Nach drei
Stunden Fahrt mit dem ICE 545 und einem Café Mokka im Berliner Hauptbahnhof überquerte
ich die Spree, streifte den Bundestag, den mit schwarzrotgoldener Fahne
geschmückten Reichstag und ging den Parkweg zum Platz vor dem Brandenburger Tor.
Platz des 18. März heißt er
inzwischen und genau dieser 18. März war der Grund, warum ich vor dem Schild
stand. Gemeinsam mit Frauen und Männern einer Initiative wollte ich mich daran
erinnern, warum ich dieses Datum für den wahren Tag der deutschen Einheit
halte.
Vor 165 Jahren, am 18. März
1848, befanden sich hier und im gesamten
Bereich östlich des Brandenburger Tores Barrikaden. In unbeschreiblichem
Aufruhr waren sie aufgebaut worden. Heftigster Tumult herrschte in der Stadt.

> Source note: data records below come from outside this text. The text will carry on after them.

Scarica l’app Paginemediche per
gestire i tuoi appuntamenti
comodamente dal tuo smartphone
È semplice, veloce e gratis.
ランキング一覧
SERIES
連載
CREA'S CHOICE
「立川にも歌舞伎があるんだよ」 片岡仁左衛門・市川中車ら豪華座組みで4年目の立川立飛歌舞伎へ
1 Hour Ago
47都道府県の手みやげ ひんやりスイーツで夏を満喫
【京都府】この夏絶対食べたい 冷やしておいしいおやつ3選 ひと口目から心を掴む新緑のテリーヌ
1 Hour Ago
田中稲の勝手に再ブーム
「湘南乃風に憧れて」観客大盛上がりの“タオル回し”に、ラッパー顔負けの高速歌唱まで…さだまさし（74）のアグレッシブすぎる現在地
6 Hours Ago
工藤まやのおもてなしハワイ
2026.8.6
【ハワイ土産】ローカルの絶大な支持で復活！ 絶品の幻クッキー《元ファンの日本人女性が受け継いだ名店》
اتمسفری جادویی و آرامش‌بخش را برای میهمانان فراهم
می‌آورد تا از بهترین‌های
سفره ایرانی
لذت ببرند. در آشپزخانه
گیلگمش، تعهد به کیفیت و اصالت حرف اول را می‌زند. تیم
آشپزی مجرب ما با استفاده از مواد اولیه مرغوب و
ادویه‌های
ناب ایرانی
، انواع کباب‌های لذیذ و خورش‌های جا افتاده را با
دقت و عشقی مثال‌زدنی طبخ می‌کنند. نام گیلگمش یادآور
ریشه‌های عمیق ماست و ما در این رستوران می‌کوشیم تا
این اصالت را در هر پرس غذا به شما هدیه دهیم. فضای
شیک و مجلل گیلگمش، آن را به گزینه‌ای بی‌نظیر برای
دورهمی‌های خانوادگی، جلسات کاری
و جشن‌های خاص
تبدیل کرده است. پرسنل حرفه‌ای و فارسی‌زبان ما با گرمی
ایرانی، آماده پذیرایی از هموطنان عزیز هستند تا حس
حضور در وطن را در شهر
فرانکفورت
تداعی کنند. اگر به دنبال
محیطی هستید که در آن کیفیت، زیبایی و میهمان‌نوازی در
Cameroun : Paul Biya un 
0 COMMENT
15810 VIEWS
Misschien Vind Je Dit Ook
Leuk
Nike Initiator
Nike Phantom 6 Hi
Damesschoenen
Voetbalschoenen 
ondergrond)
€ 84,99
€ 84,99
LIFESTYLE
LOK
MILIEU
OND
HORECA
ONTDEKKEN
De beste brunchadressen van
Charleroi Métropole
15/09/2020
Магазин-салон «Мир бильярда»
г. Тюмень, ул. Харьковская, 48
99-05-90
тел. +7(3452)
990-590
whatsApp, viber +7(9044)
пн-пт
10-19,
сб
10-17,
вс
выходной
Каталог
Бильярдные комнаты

Die Soldaten sollten verschwinden, forderte das Volk. Alle kämpften mit,
Männer, Frauen, Kinder, Greise, Arbeiter und Apotheker. Alle waren sich einig
in ihrer Empörung über des Königs Militärdespotie und Ignoranz. Was war
geschehen? Wenige Kilometer von hier auf dem Schlossplatz wollte Friedrich
Wilhelm IV. seine Untertanen beruhigen, doch stattdessen fielen Schüsse. In dem
Moment ging der Sturm los, wurde zum Orkan und war nicht mehr aufzuhalten, die
ganze Nacht hindurch, bis in der Stadt kein einziger Soldat mehr zu sehen war. Hatte
das Volk über Monarchenwillkür gesiegt?
Theodor Althaus war als
Korrespondent der Bremer Weser-Zeitung
in die preußische Hauptstadt geeilt, stand in der Menge, als der König einlenkte,
mit schwarzrotgoldener Binde durch die Straßen ritt und vor Studenten der Berliner
Universität die Parole Preußen geht
fortan in Deutschland auf verkündete.
Auch am folgenden Tag war er Augenzeuge, als der Monarch sich barhäuptig
vor den gefallenen Revolutionären verneigte und im langen Trauerzug folgte er
den 183 Särgen zur Bestattung auf dem Hügel in Friedrichshain.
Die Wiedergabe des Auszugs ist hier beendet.